> Assigned task
Write out the text of the material below again, substituting "share" for "percentage" and leaving everything else unchanged. Omit the pictures from your answer.

(Rendered chart images)
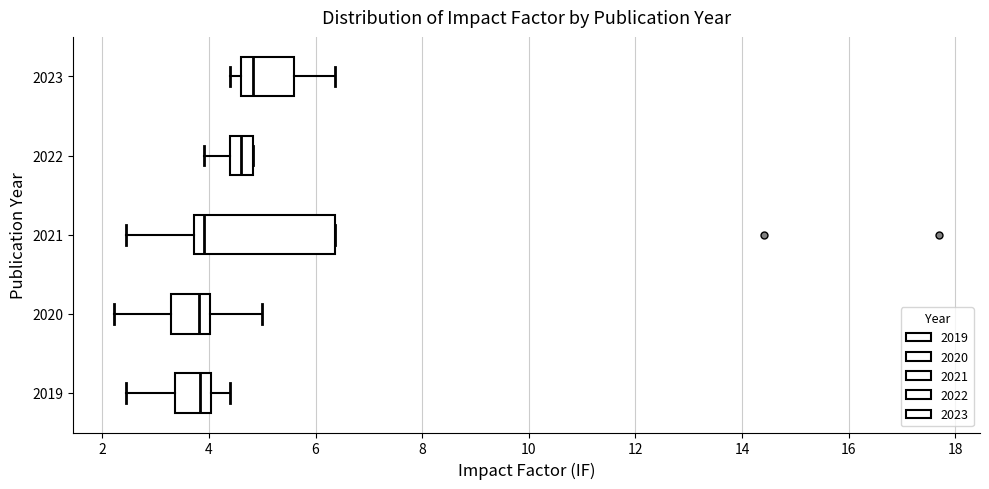

Reading bottom to top, transcribe this box plot: for each box, give where its median line is, the range the box spans, and where its two whiskers end, as read against the x-axis. The values are not printed on the chart, so give them approximately, as read against the axis.

2019: median 3.8, box 3.4 to 4.0, whiskers 2.4 to 4.4
2020: median 3.8, box 3.2 to 4.0, whiskers 2.2 to 5.0
2021: median 4.0, box 3.8 to 6.4, whiskers 2.4 to 6.4
2022: median 4.6, box 4.4 to 4.8, whiskers 4.0 to 4.8
2023: median 4.8, box 4.6 to 5.6, whiskers 4.4 to 6.4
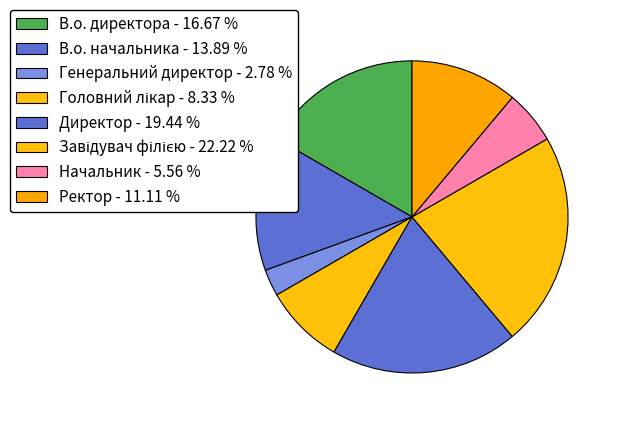

What percentage is NOT represented by Директор?

80.6%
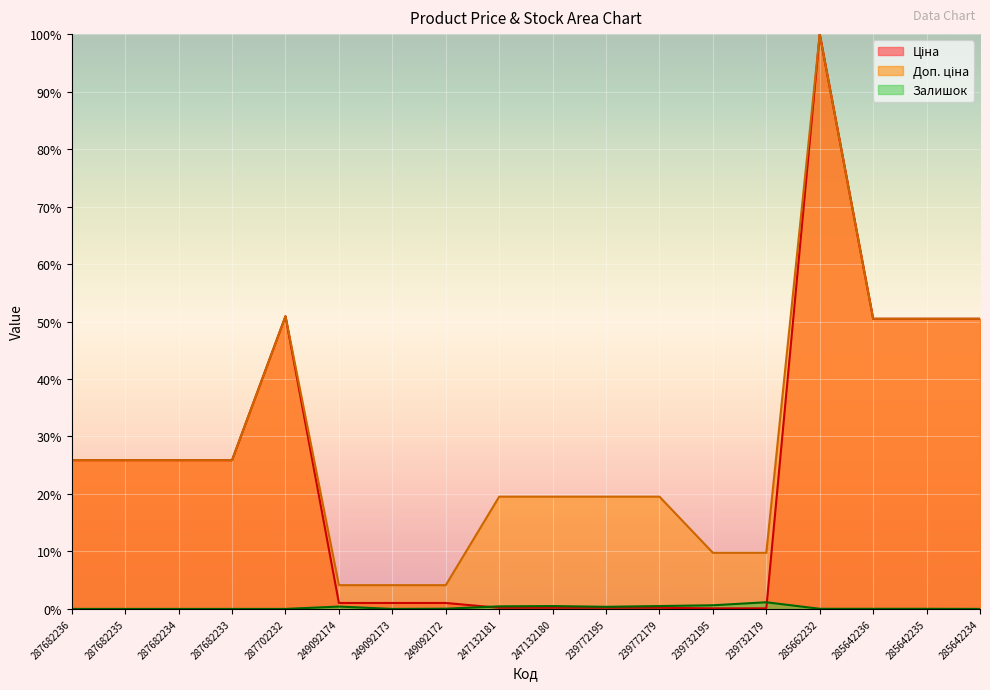

True or false: Доп. ціна and Ціна cross at least once.

False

> Exercise result
Reading bottom to top, transcribe this box plot: for each box, give where its median line is, the range the box spans, and where its two whiskers end, as read against the x-axis. The values are not printed on the chart, so give them approximately, as read against the axis.

2019: median 3.8, box 3.4 to 4.0, whiskers 2.4 to 4.4
2020: median 3.8, box 3.2 to 4.0, whiskers 2.2 to 5.0
2021: median 4.0, box 3.8 to 6.4, whiskers 2.4 to 6.4
2022: median 4.6, box 4.4 to 4.8, whiskers 4.0 to 4.8
2023: median 4.8, box 4.6 to 5.6, whiskers 4.4 to 6.4

What share is NOT represented by Директор?

80.6%

True or false: Доп. ціна and Ціна cross at least once.

False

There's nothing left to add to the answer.